**Material supplied:**
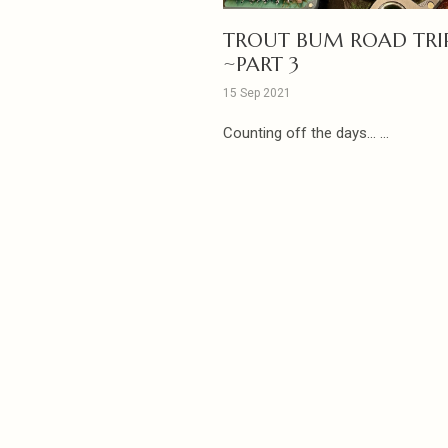
TROUT BUM ROAD TRI
~PART 3
15 Sep 2021
Counting off the days... ...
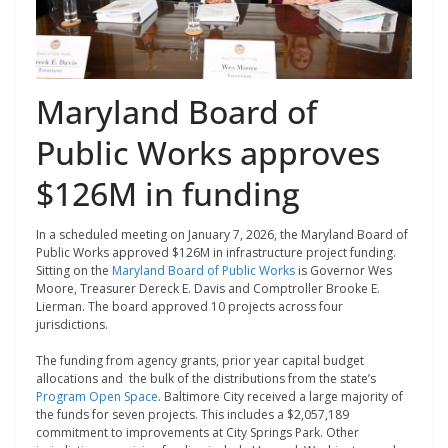
Maryland Board of
Public Works approves
$126M in funding
In a scheduled meeting on January 7, 2026, the Maryland Board of
Public Works approved $126M in infrastructure project funding.
Sitting on the
Maryland Board of Public Works
is Governor Wes
Moore, Treasurer Dereck E. Davis and Comptroller ​Brooke E.
Lierman. The board approved 10 projects across four
jurisdictions.
The funding from agency grants, prior year capital budget
allocations and the bulk of the distributions from the state’s
Program Open Space
. Baltimore City received a large majority of
the funds for seven projects. This includes a $2,057,189
commitment to
improvements at City Springs Park. Other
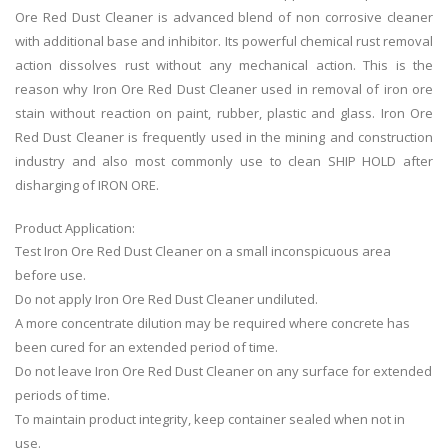
Ore Red Dust Cleaner is advanced blend of non corrosive cleaner
with additional base and inhibitor. Its powerful chemical rust removal
action dissolves rust without any mechanical action. This is the
reason why Iron Ore Red Dust Cleaner used in removal of iron ore
stain without reaction on paint, rubber, plastic and glass. Iron Ore
Red Dust Cleaner is frequently used in the mining and construction
industry and also most commonly use to clean SHIP HOLD after
disharging of IRON ORE.
Product Application:
Test
Iron Ore Red Dust Cleaner
on a small inconspicuous area
before use.
Do not apply
Iron Ore Red Dust Cleaner
undiluted.
A more concentrate dilution may be required where concrete has
been cured for an extended period of time.
Do not leave
Iron Ore Red Dust Cleaner
on any surface for extended
periods of time.
To maintain product integrity, keep container sealed when not in
use.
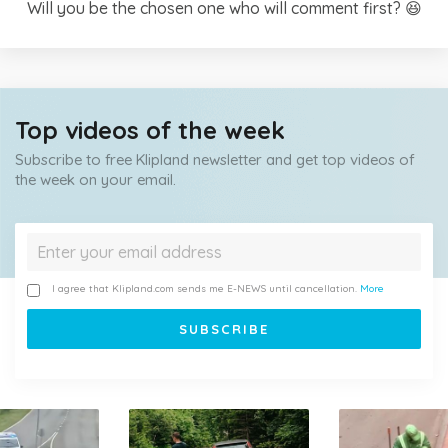
Will you be the chosen one who will comment first? 😆
Top videos of the week
Subscribe to free Klipland newsletter and get top videos of
the week on your email.
I agree that Klipland.com sends me E-NEWS until cancellation.
More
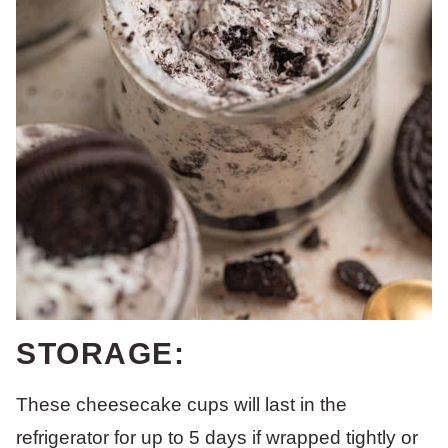
STORAGE:
These cheesecake cups will last in the
refrigerator for up to 5 days if wrapped tightly or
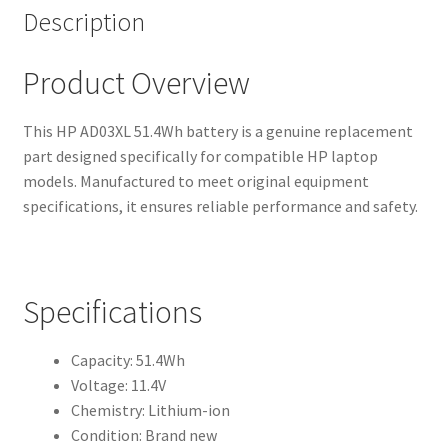
Description
Product Overview
This HP AD03XL 51.4Wh battery is a genuine replacement
part designed specifically for compatible HP laptop
models. Manufactured to meet original equipment
specifications, it ensures reliable performance and safety.
Specifications
Capacity: 51.4Wh
Voltage: 11.4V
Chemistry: Lithium-ion
Condition: Brand new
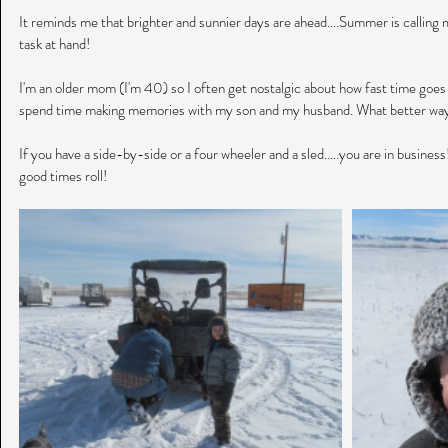
It reminds me that brighter and sunnier days are ahead....Summer is calling my
task at hand!
I'm an older mom (I'm 40) so I often get nostalgic about how fast time goes b
spend time making memories with my son and my husband. What better way
If you have a side-by-side or a four wheeler and a sled.....you are in business
good times roll!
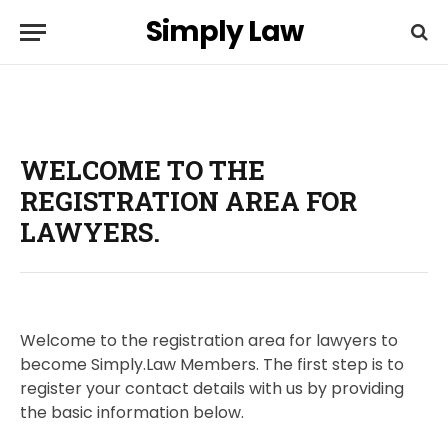
Simply Law
WELCOME TO THE
REGISTRATION AREA FOR
LAWYERS.
Welcome to the registration area for lawyers to
become Simply.Law Members. The first step is to
register your contact details with us by providing
the basic information below.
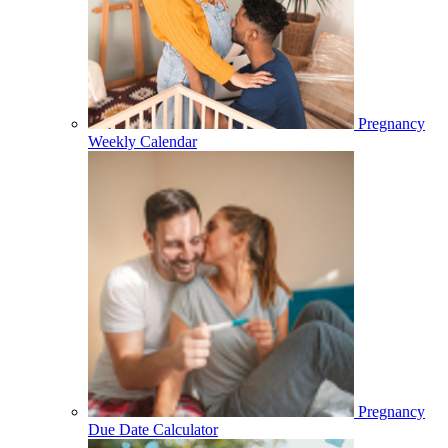
Pregnancy
Weekly Calendar
Pregnancy
Due Date Calculator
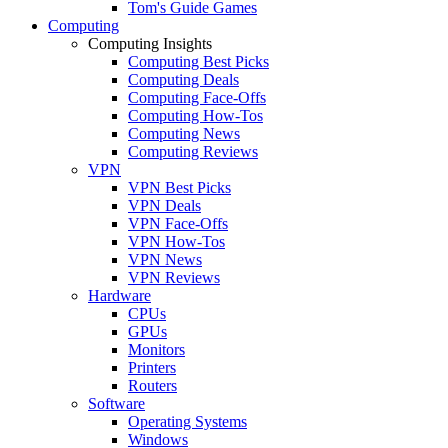
Tom's Guide Games
Computing
Computing Insights
Computing Best Picks
Computing Deals
Computing Face-Offs
Computing How-Tos
Computing News
Computing Reviews
VPN
VPN Best Picks
VPN Deals
VPN Face-Offs
VPN How-Tos
VPN News
VPN Reviews
Hardware
CPUs
GPUs
Monitors
Printers
Routers
Software
Operating Systems
Windows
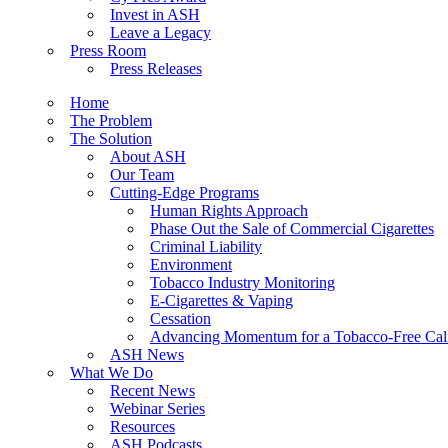
Invest in ASH
Leave a Legacy
Press Room
Press Releases
Home
The Problem
The Solution
About ASH
Our Team
Cutting-Edge Programs
Human Rights Approach
Phase Out the Sale of Commercial Cigarettes
Criminal Liability
Environment
Tobacco Industry Monitoring
E-Cigarettes & Vaping
Cessation
Advancing Momentum for a Tobacco-Free Cali
ASH News
What We Do
Recent News
Webinar Series
Resources
ASH Podcasts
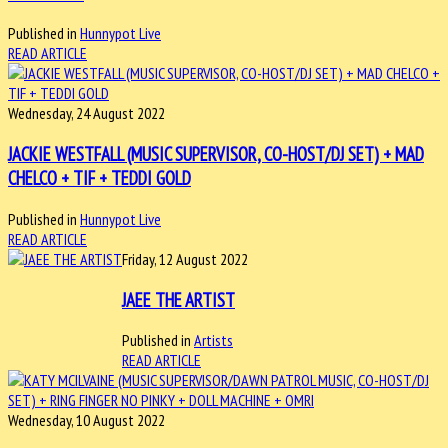
Published in
Hunnypot Live
READ ARTICLE
Wednesday, 24 August 2022
JACKIE WESTFALL (MUSIC SUPERVISOR, CO-HOST/DJ SET) + MAD
CHELCO + TIF + TEDDI GOLD
Published in
Hunnypot Live
READ ARTICLE
Friday, 12 August 2022
JAEE THE ARTIST
Published in
Artists
READ ARTICLE
Wednesday, 10 August 2022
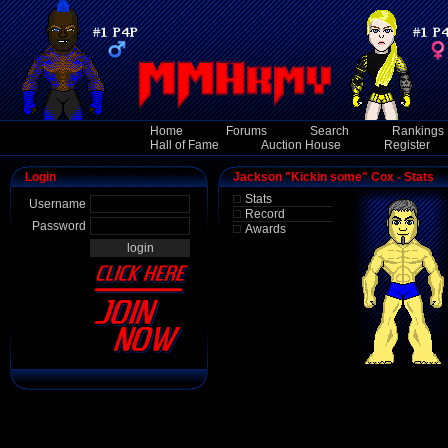
Home
Forums
Search
Rankings
Hall of Fame
Auction House
Register
Login
Jackson "Kickin some" Cox - Stats
Stats
Username
Record
Password
Awards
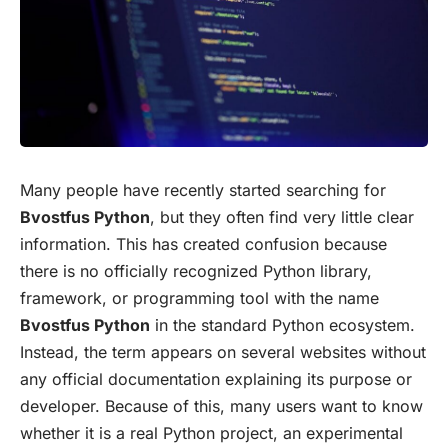
Many people have recently started searching for
Bvostfus Python
, but they often find very little clear
information. This has created confusion because
there is no officially recognized Python library,
framework, or programming tool with the name
Bvostfus Python
in the standard Python ecosystem.
Instead, the term appears on several websites without
any official documentation explaining its purpose or
developer. Because of this, many users want to know
whether it is a real Python project, an experimental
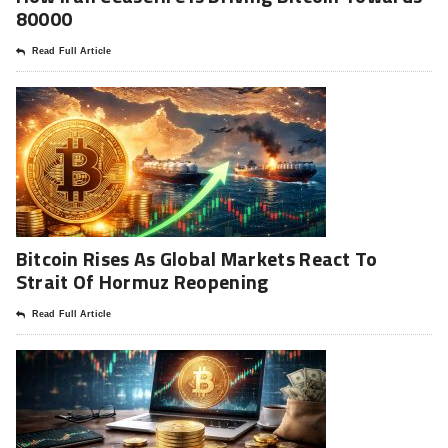
80000
Read Full Article
Bitcoin Rises As Global Markets React To
Strait Of Hormuz Reopening
Read Full Article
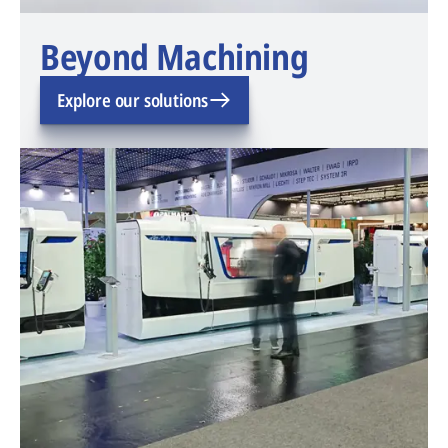
Beyond Machining
Explore our solutions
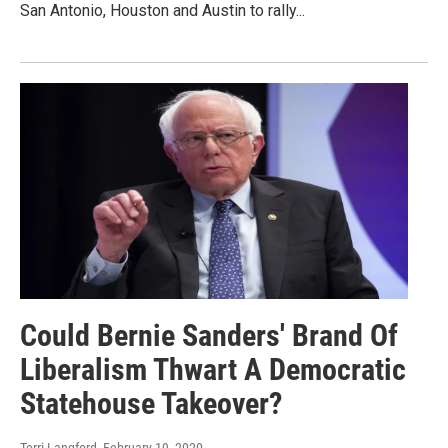
San Antonio, Houston and Austin to rally...
Could Bernie Sanders' Brand Of
Liberalism Thwart A Democratic
Statehouse Takeover?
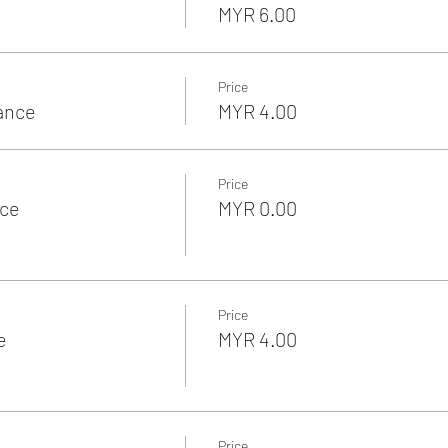
MYR 6.00
Price
rance
MYR 4.00
Price
nce
MYR 0.00
Price
e
MYR 4.00
Price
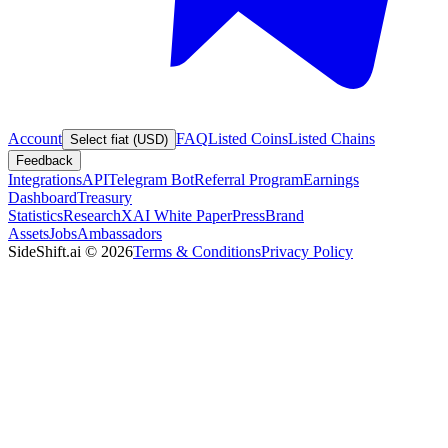
Account
FAQ
Listed Coins
Listed Chains
Select fiat (USD)
Feedback
Integrations
API
Telegram Bot
Referral Program
Earnings
Dashboard
Treasury
Statistics
Research
XAI White Paper
Press
Brand
Assets
Jobs
Ambassadors
SideShift.ai
©
2026
Terms & Conditions
Privacy Policy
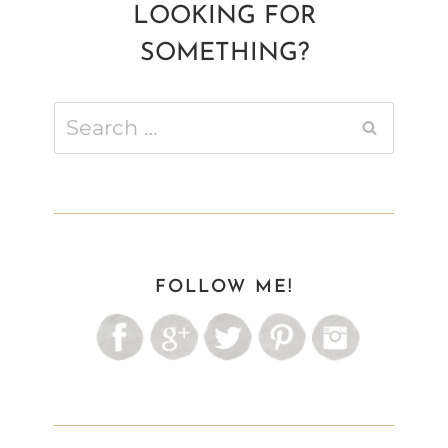
LOOKING FOR
SOMETHING?
Search
for:
FOLLOW ME!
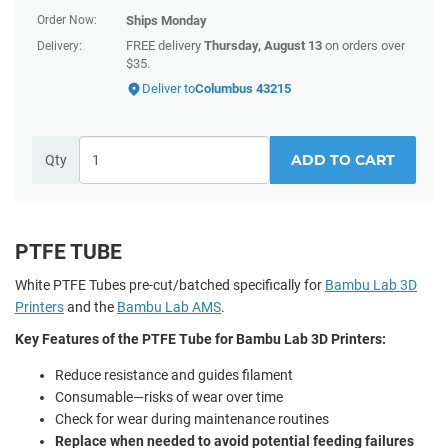
Order Now:
Ships
Monday
FREE delivery
Thursday, August 13
on orders over
Delivery:
$35.
Deliver to
Columbus 43215
ADD TO CART
Qty
PTFE TUBE
White PTFE Tubes pre-cut/batched specifically for
Bambu Lab 3D
Printers
and the
Bambu Lab AMS
.
Key Features of the PTFE Tube for Bambu Lab 3D Printers:
Reduce resistance and guides filament
Consumable—risks of wear over time
Check for wear during maintenance routines
Replace when needed to avoid potential feeding failures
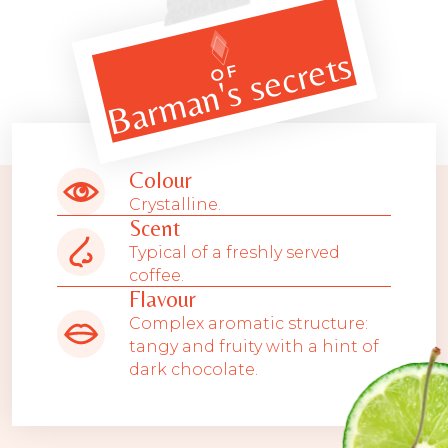
Barman's secrets
OF
Colour
Crystalline.
Scent
Typical of a freshly served
coffee.
Flavour
Complex aromatic structure:
tangy and fruity with a hint of
dark chocolate.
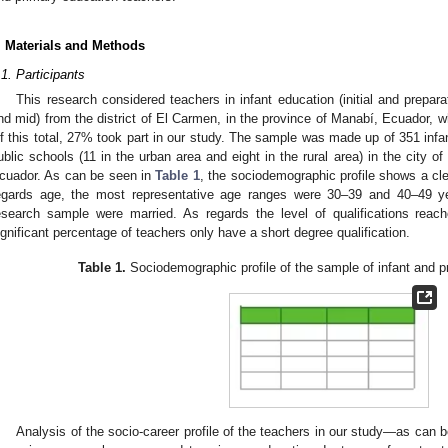
. Materials and Methods
.1. Participants
This research considered teachers in infant education (initial and prepar
nd mid) from the district of El Carmen, in the province of Manabí, Ecuador, wh
f this total, 27% took part in our study. The sample was made up of 351 infa
ublic schools (11 in the urban area and eight in the rural area) in the city o
cuador. As can be seen in
Table 1
, the sociodemographic profile shows a cl
egards age, the most representative age ranges were 30–39 and 40–49 ye
esearch sample were married. As regards the level of qualifications reach
ignificant percentage of teachers only have a short degree qualification.
Table 1.
Sociodemographic profile of the sample of infant and p
Analysis of the socio-career profile of the teachers in our study—as can 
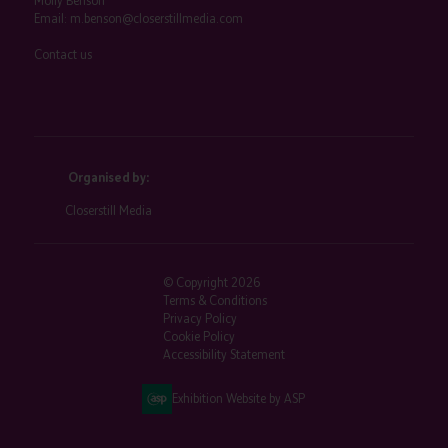
Molly Benson
Email:
m.benson@closerstillmedia.com
Contact us
Organised by:
Closerstill Media
© Copyright 2026
Terms & Conditions
Privacy Policy
Cookie Policy
Accessibility Statement
Exhibition Website by ASP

**Work order:** Filter the entries by the string "that" and copy each matching line.

**Task result:**
I agree that Klipland.com sends me E-NEWS until cancellation.
It reminds me that brighter and sunnier days are ahead....Summer is calling my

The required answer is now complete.